Four patients discontinued therapy due to adverse events thought to be treatment related. Of these, three discontinued treatment during part 1 (myocarditis, rash, thrombocytopenia), and one discontinued treatment after the part 2 response assessment (secondary malignancy). The most common grade 3 and 4 toxicities included neutropenia (30%), leukopenia (15%), hypokalemia (15%), anemia (7%), hypophosphatemia (7%), and thrombocytopenia (7%).
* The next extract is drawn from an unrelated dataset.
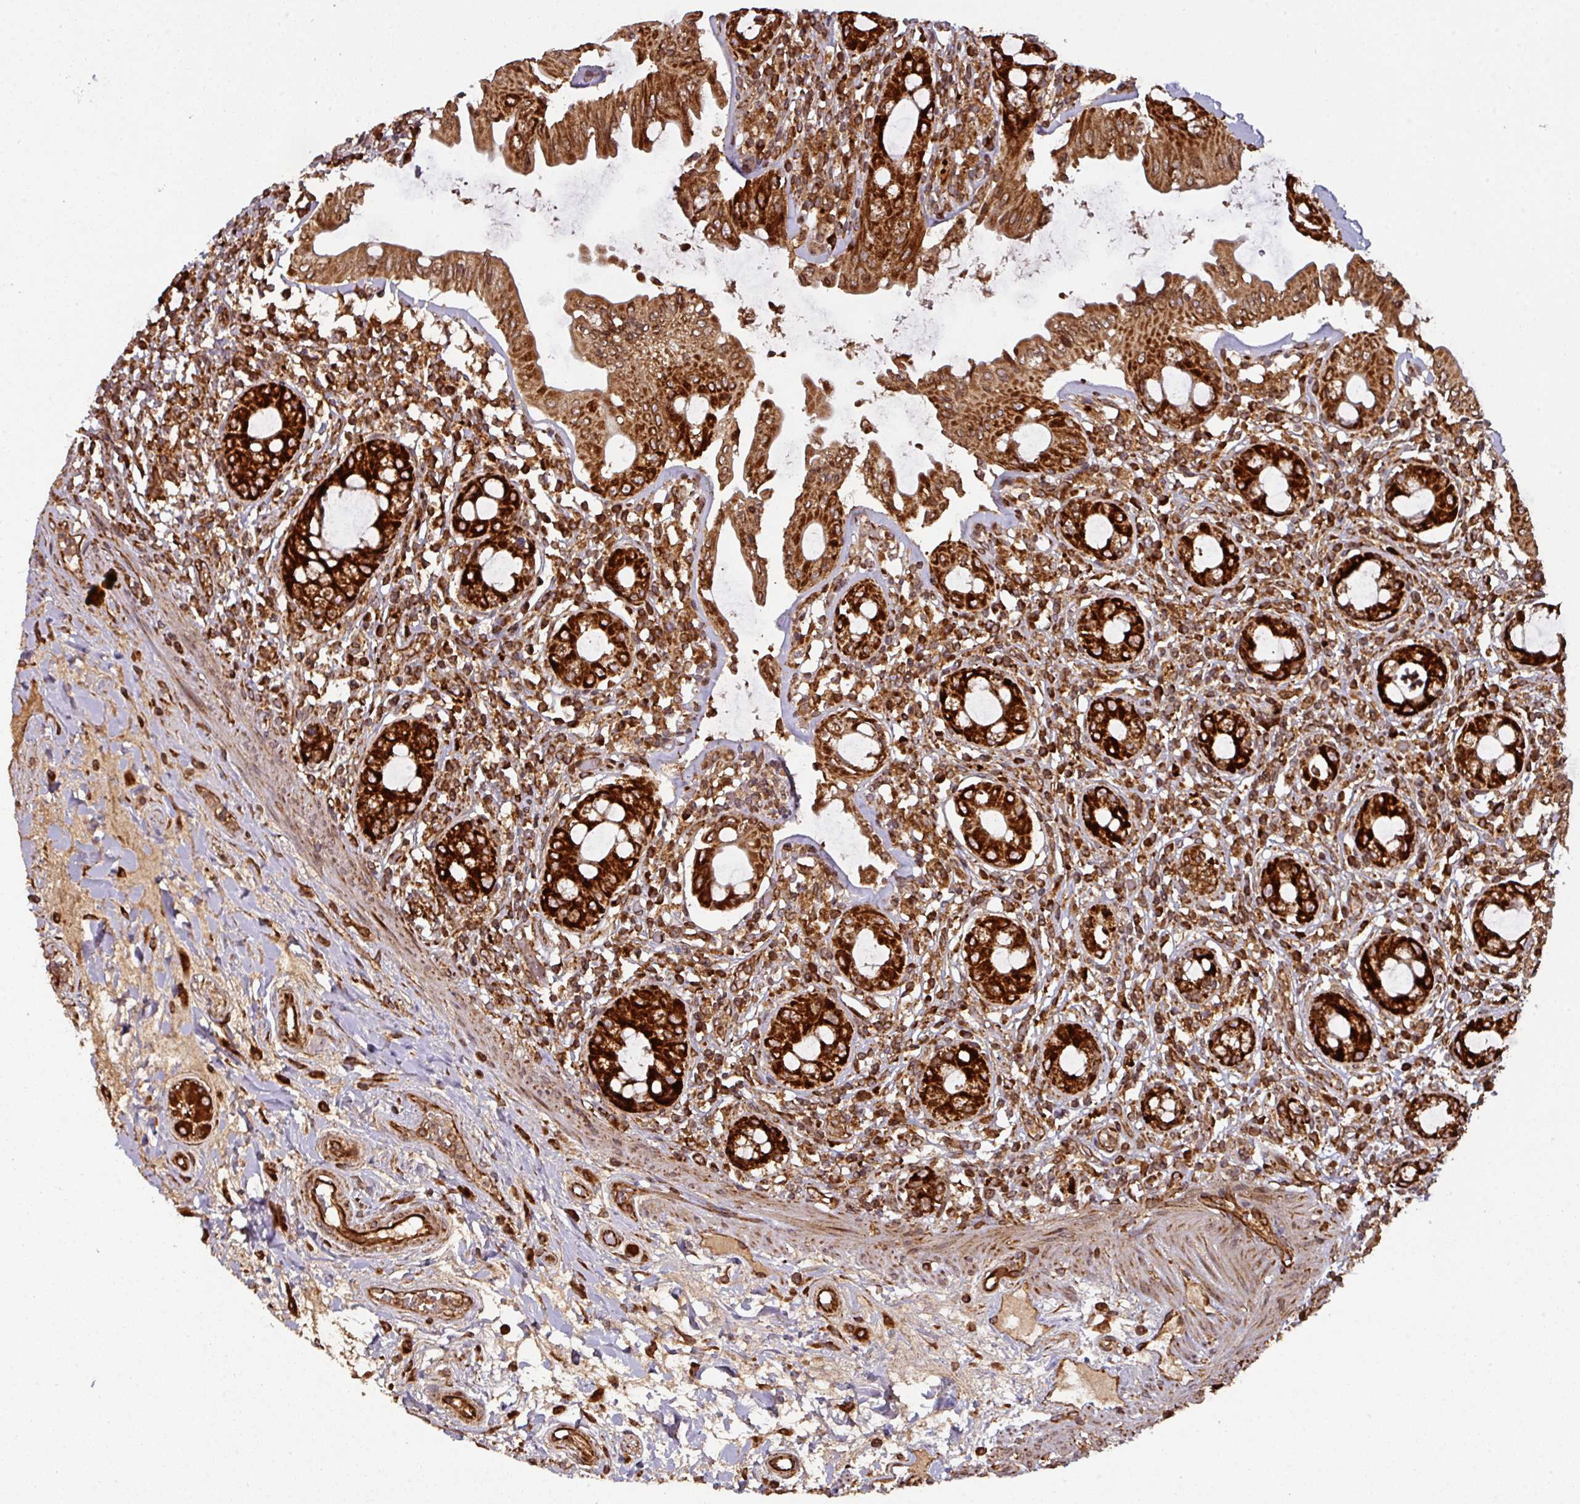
{"staining": {"intensity": "strong", "quantity": ">75%", "location": "cytoplasmic/membranous"}, "tissue": "rectum", "cell_type": "Glandular cells", "image_type": "normal", "snomed": [{"axis": "morphology", "description": "Normal tissue, NOS"}, {"axis": "topography", "description": "Rectum"}], "caption": "The histopathology image shows immunohistochemical staining of normal rectum. There is strong cytoplasmic/membranous expression is seen in about >75% of glandular cells.", "gene": "TRAP1", "patient": {"sex": "female", "age": 57}}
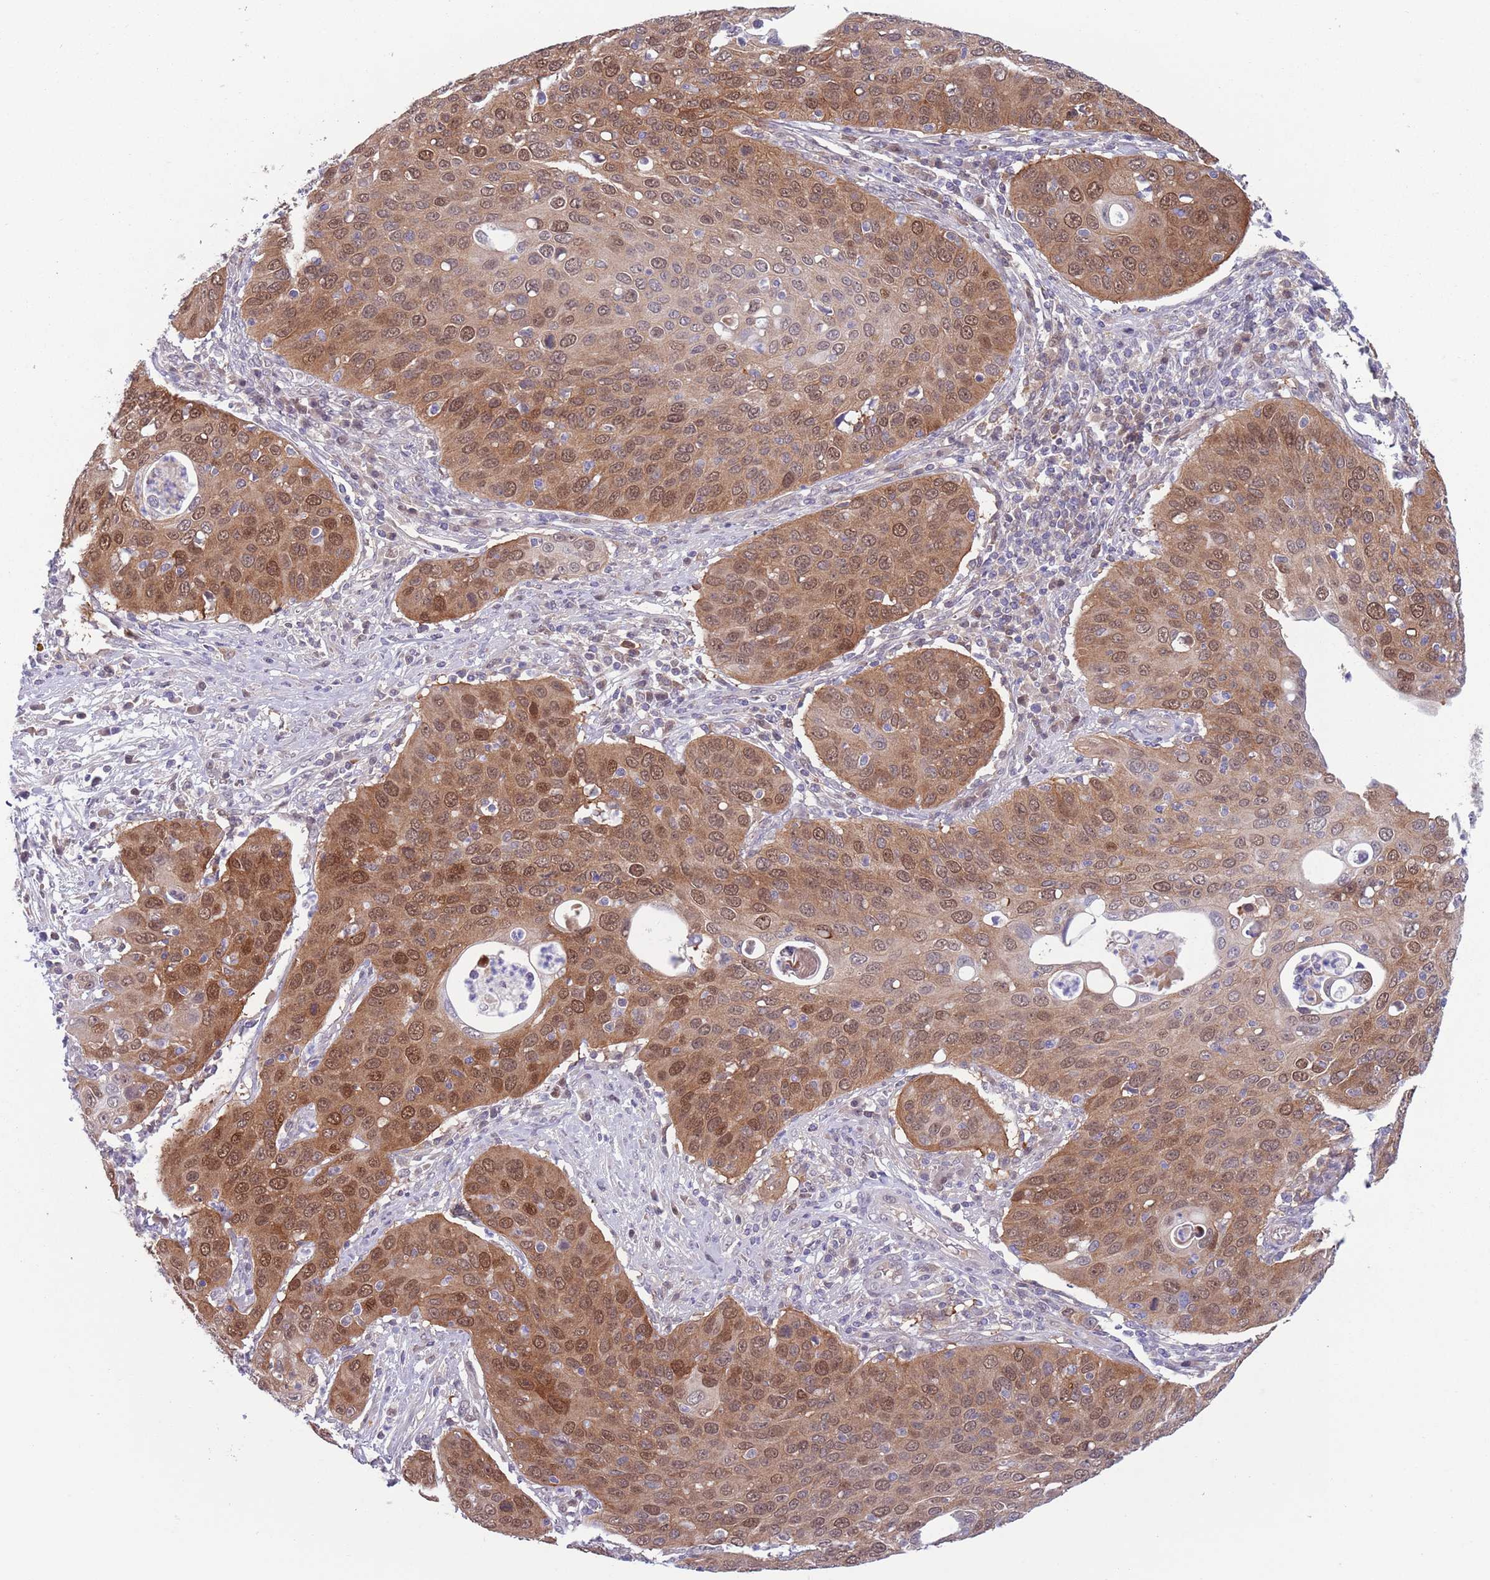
{"staining": {"intensity": "moderate", "quantity": ">75%", "location": "cytoplasmic/membranous,nuclear"}, "tissue": "cervical cancer", "cell_type": "Tumor cells", "image_type": "cancer", "snomed": [{"axis": "morphology", "description": "Squamous cell carcinoma, NOS"}, {"axis": "topography", "description": "Cervix"}], "caption": "IHC photomicrograph of neoplastic tissue: human cervical squamous cell carcinoma stained using immunohistochemistry displays medium levels of moderate protein expression localized specifically in the cytoplasmic/membranous and nuclear of tumor cells, appearing as a cytoplasmic/membranous and nuclear brown color.", "gene": "CLNS1A", "patient": {"sex": "female", "age": 36}}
In summary, treatment with lenalidomide, low-dose dexamethasone, and rituximab was shown to be effective in patients with rituximab-refractory or resistant indolent B-cell or mantle cell lymphoma. This combination, administered at different doses or on different schedules, has previously been shown to be an effective regimen for both indolent and aggressive lymphoma variants, either as initial treatment or for relapsed or refractory disease. However, what makes this trial unique is that each of the enrolled patients had demonstrated prior rituximab resistance. The current data suggest that prior and concurrent lenalidomide is effective in at least partially overcoming rituximab resistance, thereby explaining the delta in observed responses when comparing rates at the end of Part 2 with those after completion of Part 1. However, the study was not designed to prove this conclusively and it might be reasonably argued that the increment in response rates during Part 2 reflected a cumulative, delayed effect of lenalidomide alone. To address this, a prospective randomized trial of lenalidomide/dexamethasone ± late cycle rituximab would be most instructive.